Sur les autres demandes
Conformément à l’article 696 du code de procédure civile, la SA Assurances du crédit mutuel, parties succombantes, seront condamnées aux entiers dépens de la présente procédure.
En application de l’article 700 du code de procédure civile, la SA Assurances du crédit mutuel, parties tenues aux dépens, sera en outre condamnée à payer à M. [D] [H] la somme de 2 000 euros au titre des frais irrépétibles.

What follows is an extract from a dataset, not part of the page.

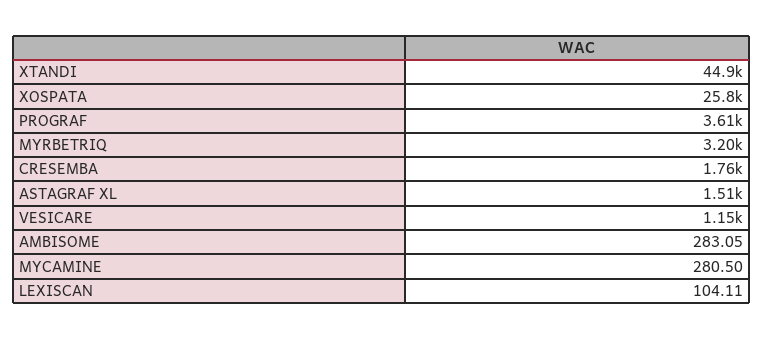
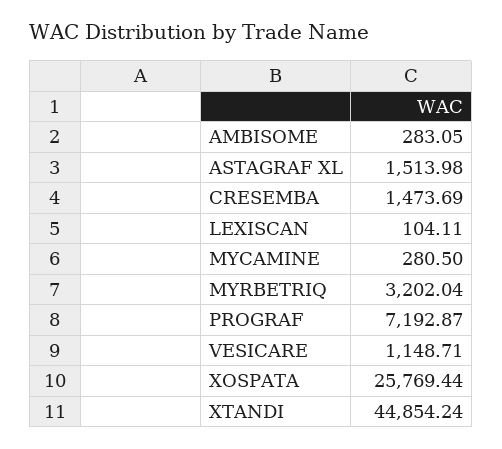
PROGRAF: 3610 -> 7192.87
CRESEMBA: 1760 -> 1473.69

En application de l’article 514 du code de procédure civile, la présente décision bénéficie de l’exécution provisoire de droit.
PAR CES MOTIFS
Le tribunal, statuant par mise à disposition au greffe, par jugement réputé contradictoire, rendu en premier ressort,
Révoque la clôture de l’instruction intervenue le 27 septembre 2025,
Reçoit les conclusions notifiées par la SA Assurances du crédit mutuel le 22 octobre 2025,
Ordonne la clôture de l’instruction à la date du 27 octobre 2025, à la date de l’audience de plaidoirie,
Condamne la SA Assurances du crédit mutuel à payer à M. [D] [H], en deniers ou quittances, la somme totale de 118 804 euros en réparation de son préjudice corporel consécutif à l’accident de la circulation du 6 octobre 2016, selon le détail suivant :
— frais d’assistance à expertise 4 320,00 euros
— frais d’assistance par tierce personne temporaire 18 888,45 euros
— frais d’assistance par tierce personne définitive rejet
— incidence professionnelle 50 000,00 euros
— déficit fonctionnel temporaire 10 395,60 euros
— souffrances endurées 20 000,00 euros
— préjudice esthétique temporaire 3 000,00 euros
— déficit fonctionnel permanent 51 200,00 euros
— préjudice esthétique permanent 5 000,00 euros
— préjudice d’agrément 6 000,00 euros
TOTAL 168 804,05 euros
PROVISION A DEDUIRE 50 000,00 euros
RESTANT DÛ 118 804,05 euros
Condamne la SA Assurances du crédit mutuel à payer à M. [D] [H] la somme de 2 000 euros au titre de l’article 700 du code de procédure civile,
Condamne la SA Assurances du crédit mutuel aux entiers dépens,
Déboute le demandeur de ses autres demandes,
Rappelle que la présente décision est assortie de l’exécution provisoire.
AINSI JUGE ET PRONONCE PAR MISE A DISPOSITION AU GREFFE DE LA DEUXIÈME CHAMBRE DU TRIBUNAL JUDICIAIRE DE MARSEILLE LE 1er DECEMBRE 2025.